What’s the true impact?
When you measure ROI you are measuring direct results, those people who directly responded to your appeal, campaign, or channel. Yet that isn’t the full story, especially as more people channel hop. You send out a mailing, and they make a gift on your website, for example. You generally can’t track this, so you don’t really know the full impact of your investment. One way to get a clearer picture is by doing a Matchback Analysis. If you have an original group of people you’re soliciting, you can match back all the eventual transactions after a set time period and see who responded.

At our zoo, we match back the list of new members who joined during our summer season to the original lists of people who received our spring new member campaigns. This eye-widening stat gives us a much fuller perspective of what impact the campaigns had. Now, it would be misleading to attribute every new join to those original campaigns, but then again direct results are not fully accurate either. Both metrics give you a couple of guideposts to help you understand how your investment truly paid off.

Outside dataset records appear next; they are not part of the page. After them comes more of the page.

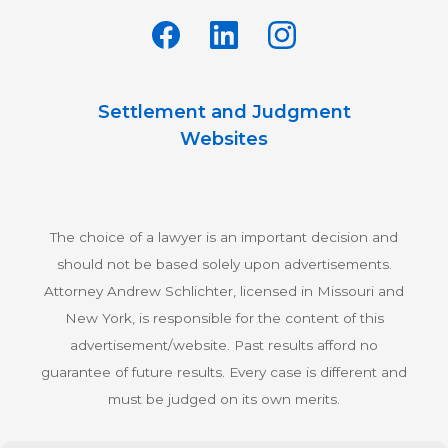
Settlement and Judgment
Websites
The choice of a lawyer is an important decision and
should not be based solely upon advertisements.
Attorney Andrew Schlichter, licensed in Missouri and
New York, is responsible for the content of this
advertisement/website. Past results afford no
guarantee of future results. Every case is different and
must be judged on its own merits.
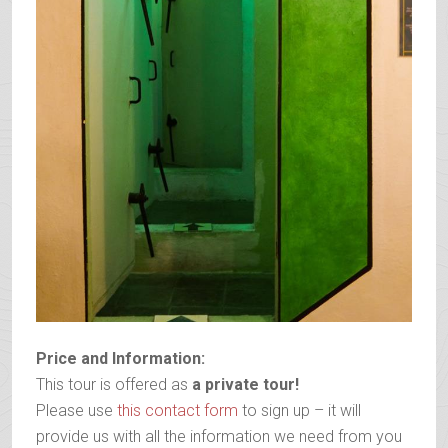
Price and Information:
This tour is offered as
a private tour!
Please use
this contact form
to sign up – it will
provide us with all the information we need from you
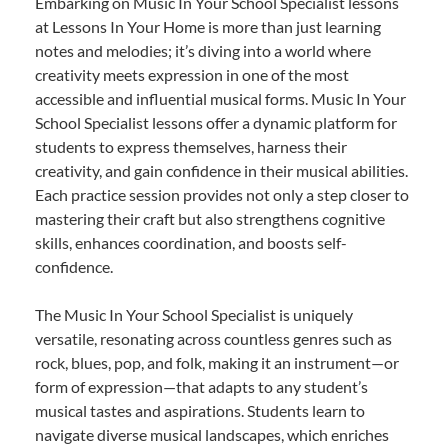
Embarking on Music In Your School Specialist lessons
at Lessons In Your Home is more than just learning
notes and melodies; it’s diving into a world where
creativity meets expression in one of the most
accessible and influential musical forms. Music In Your
School Specialist lessons offer a dynamic platform for
students to express themselves, harness their
creativity, and gain confidence in their musical abilities.
Each practice session provides not only a step closer to
mastering their craft but also strengthens cognitive
skills, enhances coordination, and boosts self-
confidence.
The Music In Your School Specialist is uniquely
versatile, resonating across countless genres such as
rock, blues, pop, and folk, making it an instrument—or
form of expression—that adapts to any student’s
musical tastes and aspirations. Students learn to
navigate diverse musical landscapes, which enriches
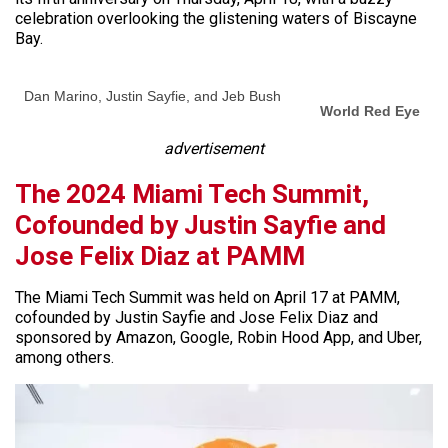
celebration overlooking the glistening waters of Biscayne
Bay.
Dan Marino, Justin Sayfie, and Jeb Bush
World Red Eye
advertisement
The 2024 Miami Tech Summit,
Cofounded by Justin Sayfie and
Jose Felix Diaz at PAMM
The Miami Tech Summit was held on April 17 at PAMM,
cofounded by Justin Sayfie and Jose Felix Diaz and
sponsored by Amazon, Google, Robin Hood App, and Uber,
among others.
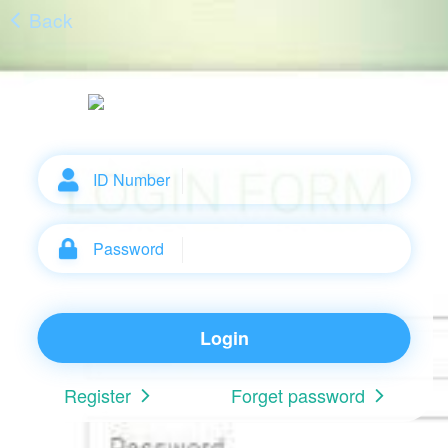
Back
ID Number
Password
Login
Register
Forget password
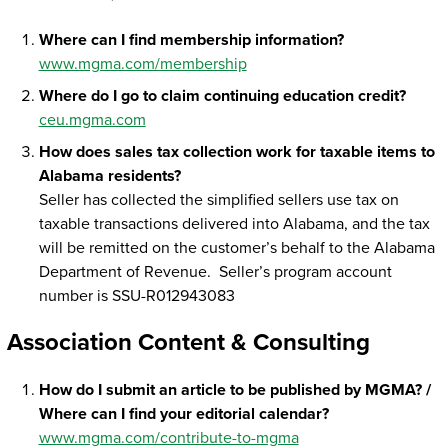
Where can I find membership information?
www.mgma.com/membership
Where do I go to claim continuing education credit?
ceu.mgma.com
How does sales tax collection work for taxable items to
Alabama residents?
Seller has collected the simplified sellers use tax on
taxable transactions delivered into Alabama, and the tax
will be remitted on the customer’s behalf to the Alabama
Department of Revenue. Seller’s program account
number is SSU-R012943083
Association Content & Consulting
How do I submit an article to be published by MGMA? /
Where can I find your editorial calendar?
www.mgma.com/contribute-to-mgma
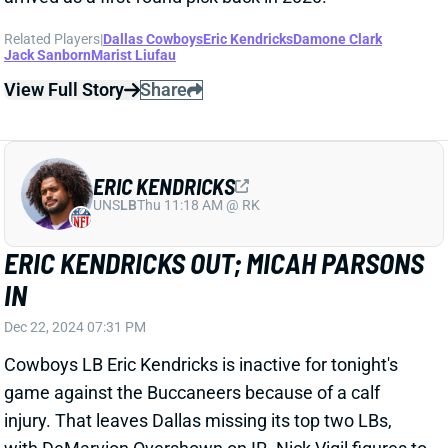
IN
Dec 22, 2024 07:31 PM
Cowboys LB Eric Kendricks is inactive for tonight's
game against the Buccaneers because of a calf
injury. That leaves Dallas missing its top two LBs,
with DeMarvion Overshown on IR. Nick Vigil figures to
join rookie Marist Liufau in the starting lineup. Dallas
will have Edge Micah Parsons, who was questionable
with an illness. Use him as planned in IDP lineups.
Related Players
|
Dallas Cowboys
Micah Parsons
Marist Liufau
Nick Vigil
View All Shark Bites
Share
MICAH PARSONS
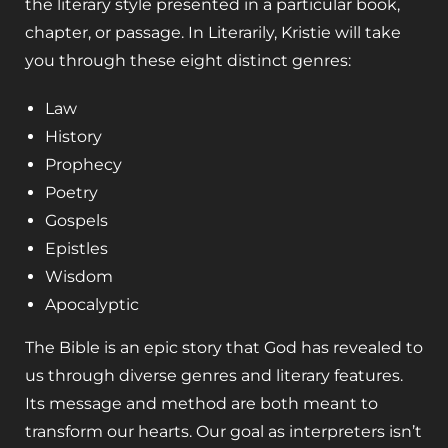
the literary style presented in a particular book,
chapter, or passage. In
Literarily
, Kristie will take
you through these eight distinct genres:
Law
History
Prophecy
Poetry
Gospels
Epistles
Wisdom
Apocalyptic
The Bible is an epic story that God has revealed to
us through diverse genres and literary features.
Its message and method are both meant to
transform our hearts. Our goal as interpreters isn’t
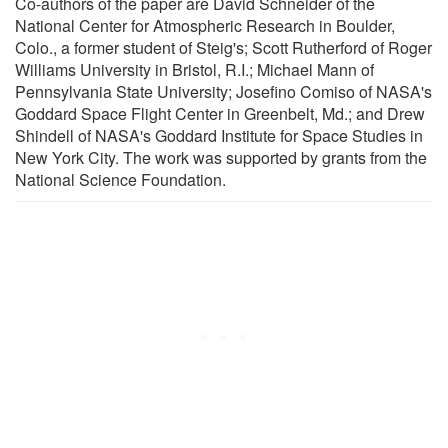
Co-authors of the paper are David Schneider of the
National Center for Atmospheric Research in Boulder,
Colo., a former student of Steig's; Scott Rutherford of Roger
Williams University in Bristol, R.I.; Michael Mann of
Pennsylvania State University; Josefino Comiso of NASA's
Goddard Space Flight Center in Greenbelt, Md.; and Drew
Shindell of NASA's Goddard Institute for Space Studies in
New York City. The work was supported by grants from the
National Science Foundation.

After all, just because only 2% of your mailing produced results doesn’t mean the other 98% was wasted. Many of those letters make a brand impression that can lead to a gift or join later on. Knowing the direct ROI and the matchback ROI helps you make better decisions about your (or a case for) investment.

A caveat
ROI can be misleading when it comes to budgeting. Obviously, some channels are going to have amazing ROI compared to others. Email tends to have a very low cost, yielding a misleadingly high ROI, for example. You might not want to budget based on just that figure. You also have to look at whether you have enough people to solicit by that channel and a high enough return to reach your goals. Otherwise, you may need to continue to invest in other channels. This is one reason why direct mail continues to be the mainstay moneymaker at most nonprofits.

It’s also worth considering lifetime value as well. Some channels perform better than others over the long term and are worth more investment. In our LTV analysis, we found that gate sales—which are 60% of our overall sales—have by far the lowest LTV. This makes sense, since many of those transactions are spontaneous and those members are less committed. They renew at lower rates and spend less over time.

Mail and web sales, by contrast, have much higher LTV. There is a higher barrier to joining, weeding out the less committed, and you end up with higher loyalty. So despite the high cost of direct mail, over the long term those members boost our renewal rate and bring in far more revenue and mission engagement member-per-member.

The big picture
ROI isn’t the be-all end-all metric, but it is a handy and easy way to look at the effectiveness of segments, campaigns, and channels. It’s a good way to know where to invest your money, and how much to invest. Especially when combined with lifetime value, ROI is a solid tool to help make decisions to maximize revenue.